Material supplied:
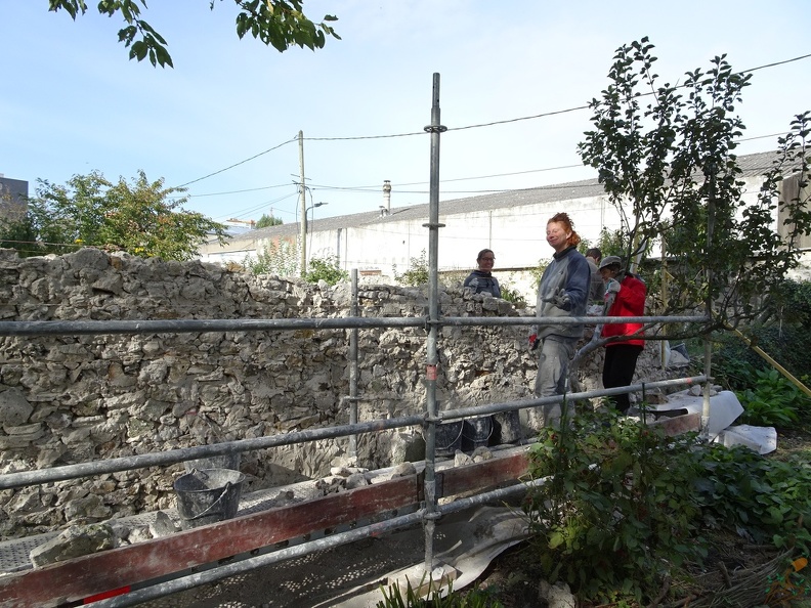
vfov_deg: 56.8
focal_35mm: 24
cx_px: 406
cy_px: 304
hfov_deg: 71.6
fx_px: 562
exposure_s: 1/400
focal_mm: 4.1
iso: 80
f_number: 3.5
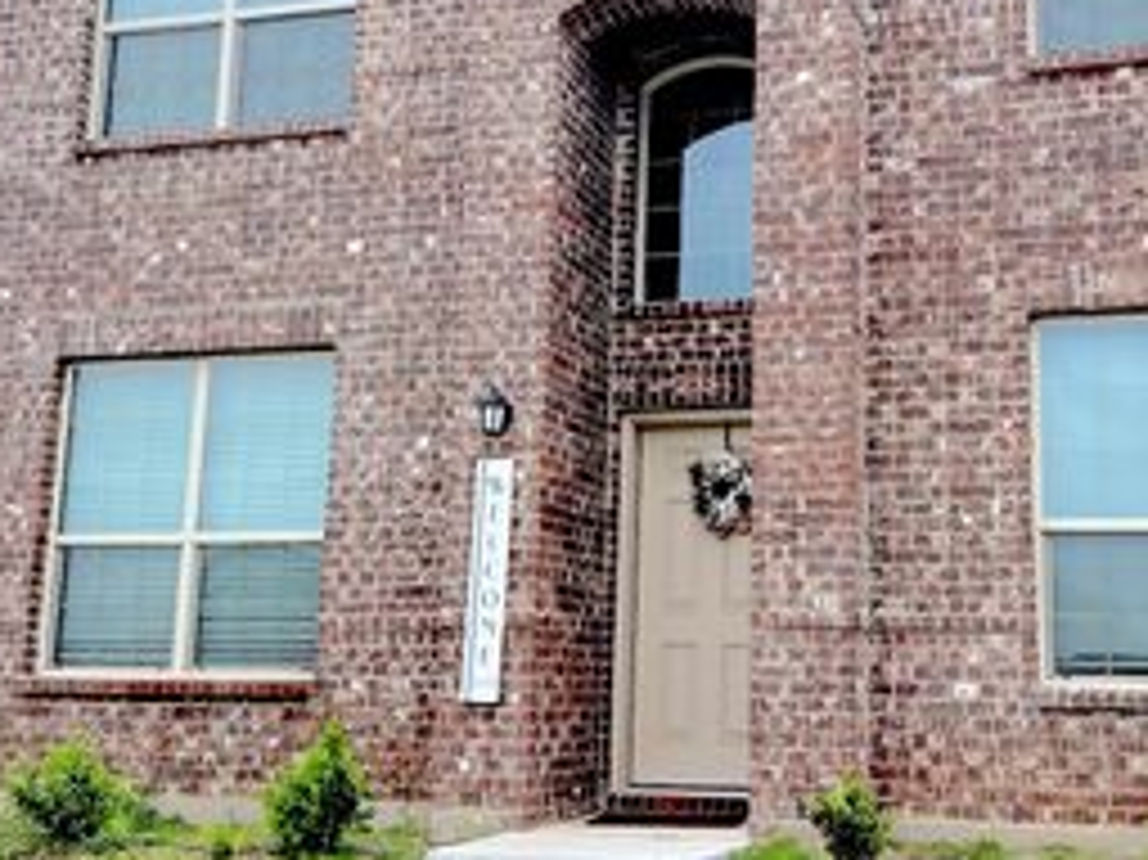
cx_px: 725
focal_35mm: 51
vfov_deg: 28.5
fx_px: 1691
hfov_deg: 37.3
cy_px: 340
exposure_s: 1/621
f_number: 1.5
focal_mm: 5.7
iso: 50
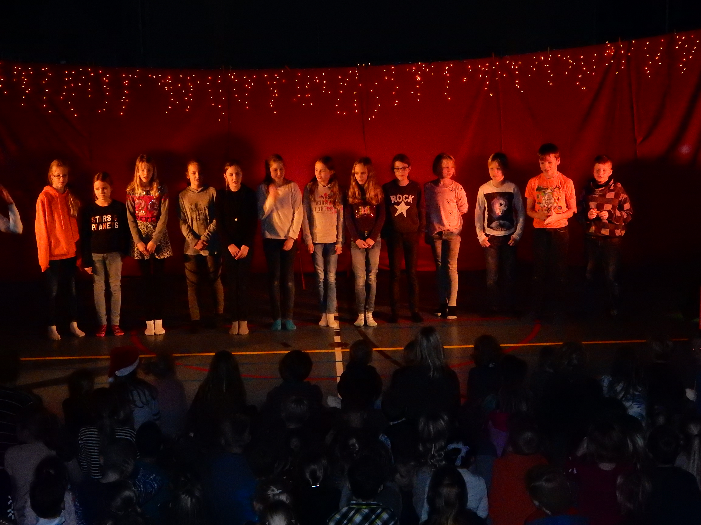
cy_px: 262
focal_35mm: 84
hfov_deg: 23.3
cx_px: 350
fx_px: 1701
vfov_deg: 17.6
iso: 1600
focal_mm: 14.9
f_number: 5
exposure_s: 1/30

Exercise brief:
All preceding records should be duplicated verbatim, images excepted.

Solution:
vfov_deg: 56.8
focal_35mm: 24
cx_px: 406
cy_px: 304
hfov_deg: 71.6
fx_px: 562
exposure_s: 1/400
focal_mm: 4.1
iso: 80
f_number: 3.5
cx_px: 725
focal_35mm: 51
vfov_deg: 28.5
fx_px: 1691
hfov_deg: 37.3
cy_px: 340
exposure_s: 1/621
f_number: 1.5
focal_mm: 5.7
iso: 50
cy_px: 262
focal_35mm: 84
hfov_deg: 23.3
cx_px: 350
fx_px: 1701
vfov_deg: 17.6
iso: 1600
focal_mm: 14.9
f_number: 5
exposure_s: 1/30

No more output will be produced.